Of course I want to run this marathon. I've put hours of training into it away from my family and have put my body through the ringer to prepare. Plus...my training runs indicate I was on my way to a PR. I've been in a better frame of mind with this marathon than my last. I haven't been as uptight, and it's definitely been a mostly enjoyable process. For now I'm trying to set my emotions aside to make a choice that is smart for my body.

This is the first weekend in about 5 or 6 years that I haven't run. It sounds stupid, but I feel huge and lazy and empty. I confess to have made running my identity. I try to hard to keep Christ as my identity, but I know that running has made its way into my life as an idol.

8/11/14

Year 7

This week I'll be starting year 7 in the classroom...it's hard to believe. I'm no longer the youngest teacher in my building; I fall into the "teaching for 5-10 years" category. I'm not a new teacher anymore. Of course there's some sadness affiliated with this as I grapple with aging, but this also means that I'm more confident in my abilities simply because of my experience, and it means I've learned some teacher hacks to make the overwhelming task of teaching easier.

There's a few things I'm particularly excited about for this school year:

1. The kids. Kids now are different even from kids seven years ago---the needs are much greater and the struggles are often deeper. What I love about teaching is simply being present for kids; being an adult they can trust and look to for guidance. I love exposing them to new ideas or challenging them to think of old ideas in new ways. I love their energy, their passion for finding themselves, their uninhibited ways (admittedly, these very qualities can also drive me batty). Every year one of my goals is to build relationships with kids. This year I want to work extra hard on the marginalized students--the quiet ones, the difficult ones.

2. New classes.
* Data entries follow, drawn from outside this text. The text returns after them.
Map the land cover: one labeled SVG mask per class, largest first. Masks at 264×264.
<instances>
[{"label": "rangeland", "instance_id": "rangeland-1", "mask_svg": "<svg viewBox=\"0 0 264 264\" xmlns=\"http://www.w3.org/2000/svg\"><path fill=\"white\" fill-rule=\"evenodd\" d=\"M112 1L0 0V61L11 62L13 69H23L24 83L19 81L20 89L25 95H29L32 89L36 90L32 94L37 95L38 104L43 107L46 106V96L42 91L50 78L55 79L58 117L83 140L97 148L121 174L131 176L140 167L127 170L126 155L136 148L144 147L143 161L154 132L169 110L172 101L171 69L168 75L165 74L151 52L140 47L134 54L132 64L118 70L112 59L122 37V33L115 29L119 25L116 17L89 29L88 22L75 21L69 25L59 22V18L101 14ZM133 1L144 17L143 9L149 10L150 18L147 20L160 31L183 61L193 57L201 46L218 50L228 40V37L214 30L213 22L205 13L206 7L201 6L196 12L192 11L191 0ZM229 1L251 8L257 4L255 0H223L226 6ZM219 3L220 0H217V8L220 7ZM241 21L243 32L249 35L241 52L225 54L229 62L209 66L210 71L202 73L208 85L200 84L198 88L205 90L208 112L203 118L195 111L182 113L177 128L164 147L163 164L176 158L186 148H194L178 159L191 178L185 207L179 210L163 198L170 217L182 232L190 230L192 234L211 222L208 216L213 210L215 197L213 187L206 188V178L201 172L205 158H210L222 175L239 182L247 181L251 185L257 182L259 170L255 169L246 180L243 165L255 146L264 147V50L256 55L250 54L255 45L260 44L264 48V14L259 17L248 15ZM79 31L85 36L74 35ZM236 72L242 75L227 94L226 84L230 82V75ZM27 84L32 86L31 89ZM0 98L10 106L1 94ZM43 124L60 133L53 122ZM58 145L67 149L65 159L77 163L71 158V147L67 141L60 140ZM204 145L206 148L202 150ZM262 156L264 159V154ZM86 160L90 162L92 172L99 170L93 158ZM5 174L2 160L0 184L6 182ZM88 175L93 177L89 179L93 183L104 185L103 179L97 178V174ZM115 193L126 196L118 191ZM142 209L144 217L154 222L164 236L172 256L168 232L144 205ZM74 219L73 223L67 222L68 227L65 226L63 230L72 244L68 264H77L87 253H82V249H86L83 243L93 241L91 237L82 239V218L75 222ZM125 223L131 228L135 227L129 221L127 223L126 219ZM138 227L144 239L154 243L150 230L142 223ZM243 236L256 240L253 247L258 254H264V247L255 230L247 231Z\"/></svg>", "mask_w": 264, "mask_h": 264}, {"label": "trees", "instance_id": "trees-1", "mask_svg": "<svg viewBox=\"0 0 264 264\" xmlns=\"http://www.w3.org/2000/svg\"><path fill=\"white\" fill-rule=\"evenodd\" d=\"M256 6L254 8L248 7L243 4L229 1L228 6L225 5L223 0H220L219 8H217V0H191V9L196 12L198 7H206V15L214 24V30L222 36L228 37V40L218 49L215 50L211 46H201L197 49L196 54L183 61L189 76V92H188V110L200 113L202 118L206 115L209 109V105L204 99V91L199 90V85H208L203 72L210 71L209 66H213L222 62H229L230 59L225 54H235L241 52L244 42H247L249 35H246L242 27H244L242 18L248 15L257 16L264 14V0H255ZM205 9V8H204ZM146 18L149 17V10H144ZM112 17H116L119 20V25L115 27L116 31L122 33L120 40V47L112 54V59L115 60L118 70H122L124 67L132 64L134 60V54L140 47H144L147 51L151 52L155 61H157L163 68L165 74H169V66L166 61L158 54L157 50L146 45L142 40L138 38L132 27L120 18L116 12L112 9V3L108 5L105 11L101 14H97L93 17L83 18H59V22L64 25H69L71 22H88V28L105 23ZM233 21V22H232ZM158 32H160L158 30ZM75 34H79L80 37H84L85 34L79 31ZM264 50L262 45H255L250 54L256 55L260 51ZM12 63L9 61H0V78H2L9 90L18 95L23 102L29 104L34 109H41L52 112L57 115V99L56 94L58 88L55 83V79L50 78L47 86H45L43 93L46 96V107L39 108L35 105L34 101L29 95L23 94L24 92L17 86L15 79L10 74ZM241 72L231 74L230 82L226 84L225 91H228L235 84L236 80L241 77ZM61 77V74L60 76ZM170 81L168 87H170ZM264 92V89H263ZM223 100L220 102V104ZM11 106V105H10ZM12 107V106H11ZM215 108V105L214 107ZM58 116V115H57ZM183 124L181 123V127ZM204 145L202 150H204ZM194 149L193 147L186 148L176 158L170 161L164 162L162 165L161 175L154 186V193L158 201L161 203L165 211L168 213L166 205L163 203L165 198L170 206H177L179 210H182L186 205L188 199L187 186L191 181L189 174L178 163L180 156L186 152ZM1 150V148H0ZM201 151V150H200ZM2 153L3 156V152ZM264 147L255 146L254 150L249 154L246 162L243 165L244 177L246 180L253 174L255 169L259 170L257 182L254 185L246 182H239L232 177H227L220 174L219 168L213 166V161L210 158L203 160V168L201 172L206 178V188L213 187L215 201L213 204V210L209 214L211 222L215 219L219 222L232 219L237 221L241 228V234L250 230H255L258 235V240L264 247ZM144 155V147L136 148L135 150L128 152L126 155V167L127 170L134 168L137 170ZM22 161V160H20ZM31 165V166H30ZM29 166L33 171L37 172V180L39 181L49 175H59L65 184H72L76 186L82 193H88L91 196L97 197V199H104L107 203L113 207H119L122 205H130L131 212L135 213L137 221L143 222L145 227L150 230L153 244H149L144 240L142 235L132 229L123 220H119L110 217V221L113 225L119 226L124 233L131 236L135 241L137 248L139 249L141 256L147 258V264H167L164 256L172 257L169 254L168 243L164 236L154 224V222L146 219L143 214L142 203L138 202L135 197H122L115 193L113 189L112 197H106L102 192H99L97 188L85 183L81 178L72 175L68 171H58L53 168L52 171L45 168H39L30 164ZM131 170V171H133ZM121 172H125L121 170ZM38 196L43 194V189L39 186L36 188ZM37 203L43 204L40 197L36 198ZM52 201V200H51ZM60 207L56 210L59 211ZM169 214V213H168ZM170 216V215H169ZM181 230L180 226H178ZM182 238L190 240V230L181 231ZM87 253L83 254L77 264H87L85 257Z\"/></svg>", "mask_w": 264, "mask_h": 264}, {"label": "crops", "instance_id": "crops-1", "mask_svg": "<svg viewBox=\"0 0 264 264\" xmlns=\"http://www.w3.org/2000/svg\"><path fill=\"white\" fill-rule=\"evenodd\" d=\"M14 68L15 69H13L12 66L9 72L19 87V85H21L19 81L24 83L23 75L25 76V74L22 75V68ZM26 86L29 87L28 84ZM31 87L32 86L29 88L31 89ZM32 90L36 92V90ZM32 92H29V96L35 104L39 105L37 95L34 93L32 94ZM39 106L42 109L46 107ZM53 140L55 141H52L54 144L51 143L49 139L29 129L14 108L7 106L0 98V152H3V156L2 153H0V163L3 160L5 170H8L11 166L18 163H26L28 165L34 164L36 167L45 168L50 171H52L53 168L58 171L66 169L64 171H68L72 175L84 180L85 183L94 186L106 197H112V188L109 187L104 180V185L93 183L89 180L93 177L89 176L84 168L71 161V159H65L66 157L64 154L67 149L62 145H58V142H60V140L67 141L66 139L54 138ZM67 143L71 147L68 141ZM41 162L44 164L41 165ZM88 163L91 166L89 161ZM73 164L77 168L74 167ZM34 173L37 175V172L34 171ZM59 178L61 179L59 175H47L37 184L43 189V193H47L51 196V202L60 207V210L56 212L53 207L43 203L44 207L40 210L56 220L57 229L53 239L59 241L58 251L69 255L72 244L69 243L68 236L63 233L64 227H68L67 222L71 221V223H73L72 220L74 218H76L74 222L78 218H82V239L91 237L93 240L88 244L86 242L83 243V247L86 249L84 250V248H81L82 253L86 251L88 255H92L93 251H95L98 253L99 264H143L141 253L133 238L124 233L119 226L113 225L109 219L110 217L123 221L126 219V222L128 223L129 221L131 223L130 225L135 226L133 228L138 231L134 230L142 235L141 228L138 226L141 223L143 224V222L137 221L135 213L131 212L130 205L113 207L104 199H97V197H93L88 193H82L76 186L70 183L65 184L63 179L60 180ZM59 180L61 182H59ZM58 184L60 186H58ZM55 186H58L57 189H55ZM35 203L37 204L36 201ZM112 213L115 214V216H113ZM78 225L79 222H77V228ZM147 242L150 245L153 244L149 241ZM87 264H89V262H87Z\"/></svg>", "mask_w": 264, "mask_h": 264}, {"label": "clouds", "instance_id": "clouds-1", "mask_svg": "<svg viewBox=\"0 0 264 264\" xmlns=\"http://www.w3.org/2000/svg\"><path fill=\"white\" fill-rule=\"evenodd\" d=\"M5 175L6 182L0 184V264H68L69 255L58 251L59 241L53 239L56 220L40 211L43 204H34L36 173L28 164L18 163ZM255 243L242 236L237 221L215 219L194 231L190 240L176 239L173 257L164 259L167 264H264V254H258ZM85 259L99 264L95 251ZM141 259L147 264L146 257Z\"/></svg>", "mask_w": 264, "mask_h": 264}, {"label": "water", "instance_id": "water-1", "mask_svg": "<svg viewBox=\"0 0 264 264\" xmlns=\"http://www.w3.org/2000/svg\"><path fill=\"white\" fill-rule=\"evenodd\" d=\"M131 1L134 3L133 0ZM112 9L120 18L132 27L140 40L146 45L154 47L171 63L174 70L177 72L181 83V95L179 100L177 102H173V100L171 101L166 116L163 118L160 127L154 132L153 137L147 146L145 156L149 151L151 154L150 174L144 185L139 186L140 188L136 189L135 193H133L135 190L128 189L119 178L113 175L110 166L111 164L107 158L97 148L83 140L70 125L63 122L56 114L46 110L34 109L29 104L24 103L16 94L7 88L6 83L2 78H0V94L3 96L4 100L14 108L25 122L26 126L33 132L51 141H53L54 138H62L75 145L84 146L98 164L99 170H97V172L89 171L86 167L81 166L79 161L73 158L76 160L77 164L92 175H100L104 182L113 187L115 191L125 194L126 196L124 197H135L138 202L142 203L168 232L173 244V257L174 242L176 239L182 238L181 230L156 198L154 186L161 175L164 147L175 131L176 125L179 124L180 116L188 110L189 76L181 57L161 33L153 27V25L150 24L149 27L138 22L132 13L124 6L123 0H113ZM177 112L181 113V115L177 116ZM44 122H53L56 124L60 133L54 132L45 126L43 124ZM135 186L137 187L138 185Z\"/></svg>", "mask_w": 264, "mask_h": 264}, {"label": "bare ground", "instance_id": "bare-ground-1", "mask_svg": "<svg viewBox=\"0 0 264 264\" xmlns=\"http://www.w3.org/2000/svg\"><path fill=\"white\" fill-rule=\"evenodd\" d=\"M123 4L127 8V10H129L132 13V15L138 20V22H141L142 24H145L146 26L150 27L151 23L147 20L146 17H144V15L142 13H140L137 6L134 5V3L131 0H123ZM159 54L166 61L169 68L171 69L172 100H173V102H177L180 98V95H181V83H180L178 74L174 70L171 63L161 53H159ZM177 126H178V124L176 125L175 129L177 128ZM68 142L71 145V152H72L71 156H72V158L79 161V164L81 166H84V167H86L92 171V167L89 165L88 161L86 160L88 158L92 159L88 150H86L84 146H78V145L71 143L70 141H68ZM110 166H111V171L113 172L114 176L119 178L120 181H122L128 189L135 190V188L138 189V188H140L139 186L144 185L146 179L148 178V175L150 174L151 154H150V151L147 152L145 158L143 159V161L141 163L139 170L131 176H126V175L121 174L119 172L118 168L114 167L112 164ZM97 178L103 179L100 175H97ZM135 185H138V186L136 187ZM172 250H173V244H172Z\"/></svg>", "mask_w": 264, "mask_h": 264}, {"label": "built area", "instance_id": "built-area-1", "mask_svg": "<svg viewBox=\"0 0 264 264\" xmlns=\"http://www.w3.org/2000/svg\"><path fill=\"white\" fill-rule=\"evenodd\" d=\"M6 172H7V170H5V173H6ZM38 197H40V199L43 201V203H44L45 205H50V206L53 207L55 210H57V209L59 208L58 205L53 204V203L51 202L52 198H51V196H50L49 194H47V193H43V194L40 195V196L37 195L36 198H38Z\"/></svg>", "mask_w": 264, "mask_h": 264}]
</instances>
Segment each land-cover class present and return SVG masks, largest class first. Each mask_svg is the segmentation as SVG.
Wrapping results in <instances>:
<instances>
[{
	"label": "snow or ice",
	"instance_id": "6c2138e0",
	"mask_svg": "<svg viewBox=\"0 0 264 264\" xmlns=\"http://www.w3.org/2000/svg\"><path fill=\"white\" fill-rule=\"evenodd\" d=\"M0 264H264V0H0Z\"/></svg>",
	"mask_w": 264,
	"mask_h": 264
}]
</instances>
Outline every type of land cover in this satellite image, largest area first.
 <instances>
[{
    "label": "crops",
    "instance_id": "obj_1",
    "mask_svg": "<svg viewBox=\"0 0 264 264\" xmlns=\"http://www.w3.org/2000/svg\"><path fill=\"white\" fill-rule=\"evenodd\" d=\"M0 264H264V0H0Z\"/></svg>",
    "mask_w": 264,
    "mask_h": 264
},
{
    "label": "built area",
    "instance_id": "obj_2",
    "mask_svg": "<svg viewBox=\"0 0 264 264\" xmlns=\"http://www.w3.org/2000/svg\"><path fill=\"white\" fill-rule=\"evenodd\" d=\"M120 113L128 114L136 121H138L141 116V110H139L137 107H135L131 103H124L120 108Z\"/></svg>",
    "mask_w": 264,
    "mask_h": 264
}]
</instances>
When haven't I taught something new in my teaching career?! I still have 3 sections of sophomores, but this year I'm also teaching a grad. class for teachers and I'm teaching 11th grade (American Lit) at Burke for the first time. Teaching teachers is something I've always wanted to do, and I've loved American Lit. since I was a junior. All exciting things...

3. A renewed perspective. For the first time in two years, I'm not starting a new job! What?!? There are some amazing teachers at Burke, and they and the kids make me excited to come to work. I'm also re-learning how to create my own happiness even around people and situations that are anything but pleasant. Surrounding myself with positive people, reading funny things (like Jimmy Fallon's book of thank you notes), watching cat videos, and doing things I love help me to achieve the kind of balance that keeps me centered and not freaking out when the kid in the back of my room falls asleep again.

To those of you starting school this week: I hope you find a way to enjoy it. Education is an opportunity (no matter if you are a student or a teacher) not to be wasted.